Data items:
# # # # #

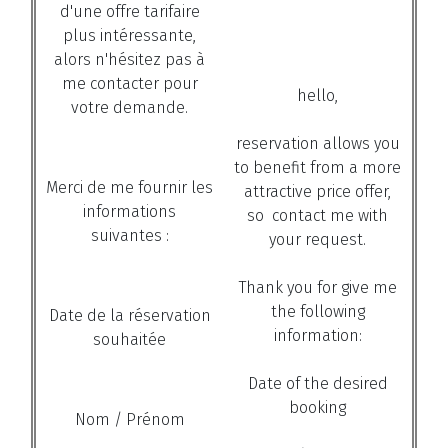
d'une offre tarifaire
plus intéressante,
alors n'hésitez pas à
me contacter pour
hello,
votre demande.
reservation
allows
you
to benefit from
a more
Merci de me fournir les
attractive
price offer
,
informations
so
contact me with
suivantes :
your request.
Thank you for
give
me
the following
Date de la réservation
information:
souhaitée
Date of
the desired
booking
Nom / Prénom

# # # # #

Aim of the task
Exact copy, no pictures: please print every record above as written.

Exercise result
d'une offre tarifaire
plus intéressante,
alors n'hésitez pas à
me contacter pour
hello,
votre demande.
reservation
allows
you
to benefit from
a more
Merci de me fournir les
attractive
price offer
,
informations
so
contact me with
suivantes :
your request.
Thank you for
give
me
the following
Date de la réservation
information:
souhaitée
Date of
the desired
booking
Nom / Prénom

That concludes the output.